Evaluation of Chromosomal Instability in Diabetic Rats Treated with Naringin

1Department of Pharmacology and Toxicology, College of Pharmacy, King Saud University, P.O. 2457, Riyadh 11451, Saudi Arabia
2Department of Pharmacology and Toxicology, College of Pharmacy, Al-Azhar University, Cairo, Egypt

Received 16 May 2011; Accepted 5 July 2011

Academic Editor: Giles E. Hardingham

Copyright © 2011 Saleh A. Bakheet and Sabry M. Attia. This is an open access article distributed under the Creative Commons Attribution License, which permits unrestricted use, distribution, and reproduction in any medium, provided the original work is properly cited.


We used the bone marrow DNA strand breaks, micronucleus formations, spermatocyte chromosomal aberrations, and sperm characteristic assays to investigate the chromosomal instability in somatic and germinal cells of diabetic rats treated with multiple doses of naringin. The obtained results revealed that naringin was neither cytotoxic nor genotoxic for the rats at all tested doses. Moreover, naringin significantly reduced the diabetes-induced chromosomal instability in somatic and germinal cells in a dose-dependent manner.
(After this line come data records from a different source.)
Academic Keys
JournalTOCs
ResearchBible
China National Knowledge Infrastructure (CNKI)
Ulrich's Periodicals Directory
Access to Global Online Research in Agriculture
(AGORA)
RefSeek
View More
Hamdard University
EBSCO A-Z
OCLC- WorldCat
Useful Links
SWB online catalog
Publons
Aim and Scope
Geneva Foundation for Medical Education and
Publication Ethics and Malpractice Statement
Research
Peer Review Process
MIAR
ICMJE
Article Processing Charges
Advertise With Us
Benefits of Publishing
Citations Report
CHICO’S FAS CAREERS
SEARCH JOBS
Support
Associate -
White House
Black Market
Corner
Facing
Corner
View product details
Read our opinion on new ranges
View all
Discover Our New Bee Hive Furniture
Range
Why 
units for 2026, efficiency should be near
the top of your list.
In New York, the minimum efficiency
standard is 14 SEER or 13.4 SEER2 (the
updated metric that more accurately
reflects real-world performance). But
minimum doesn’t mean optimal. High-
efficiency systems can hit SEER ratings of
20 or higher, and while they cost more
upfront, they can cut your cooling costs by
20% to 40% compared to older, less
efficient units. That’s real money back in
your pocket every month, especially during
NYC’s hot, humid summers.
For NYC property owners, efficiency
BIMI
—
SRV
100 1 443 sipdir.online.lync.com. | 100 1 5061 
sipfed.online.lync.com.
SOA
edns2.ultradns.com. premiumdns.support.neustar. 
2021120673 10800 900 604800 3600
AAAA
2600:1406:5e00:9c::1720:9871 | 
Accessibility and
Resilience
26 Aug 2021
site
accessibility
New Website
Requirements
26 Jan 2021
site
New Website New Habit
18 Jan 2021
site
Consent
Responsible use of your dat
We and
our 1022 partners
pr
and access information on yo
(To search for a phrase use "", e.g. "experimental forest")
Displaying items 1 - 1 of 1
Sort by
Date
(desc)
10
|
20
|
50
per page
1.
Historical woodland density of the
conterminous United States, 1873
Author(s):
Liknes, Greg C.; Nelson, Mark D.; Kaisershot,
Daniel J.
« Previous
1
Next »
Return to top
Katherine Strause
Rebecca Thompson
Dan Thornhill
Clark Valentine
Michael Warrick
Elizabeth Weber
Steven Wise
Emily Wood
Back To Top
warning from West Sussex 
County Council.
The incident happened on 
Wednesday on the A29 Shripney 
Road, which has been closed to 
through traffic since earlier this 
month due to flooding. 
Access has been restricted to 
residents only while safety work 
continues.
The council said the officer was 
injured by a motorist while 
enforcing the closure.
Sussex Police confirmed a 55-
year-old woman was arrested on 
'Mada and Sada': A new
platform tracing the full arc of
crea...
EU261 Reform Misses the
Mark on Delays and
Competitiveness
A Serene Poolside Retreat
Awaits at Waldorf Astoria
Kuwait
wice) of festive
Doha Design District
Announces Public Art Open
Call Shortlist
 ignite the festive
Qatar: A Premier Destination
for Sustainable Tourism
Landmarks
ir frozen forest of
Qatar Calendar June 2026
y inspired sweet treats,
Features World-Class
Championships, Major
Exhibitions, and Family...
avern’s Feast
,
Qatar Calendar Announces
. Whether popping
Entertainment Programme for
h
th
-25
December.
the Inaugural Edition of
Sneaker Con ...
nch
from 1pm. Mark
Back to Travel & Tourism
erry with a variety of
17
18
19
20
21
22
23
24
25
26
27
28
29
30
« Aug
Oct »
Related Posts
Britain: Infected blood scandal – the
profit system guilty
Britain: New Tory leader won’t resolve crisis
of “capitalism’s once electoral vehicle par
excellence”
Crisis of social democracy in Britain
In addition, diabetes induced marked biochemical alterations characteristic of oxidative stress including enhanced lipid peroxidation, accumulation of oxidized glutathione, reduction in reduced glutathione, and accumulation of intracellular reactive oxygen species. Treatment with naringin ameliorated these biochemical markers dose-dependently. In conclusion, naringin confers an appealing protective effect against diabetes-induced chromosomal instability towards rat somatic and germinal cells which might be explained partially via diminishing the de novo free radical generation induced by hyperglycemia. Thus, naringin might be a good candidate to reduce genotoxic risk associated with hyperglycemia and may provide decreases in the development of secondary malignancy and abnormal reproductive outcomes risks, which seems especially important for diabetic patients.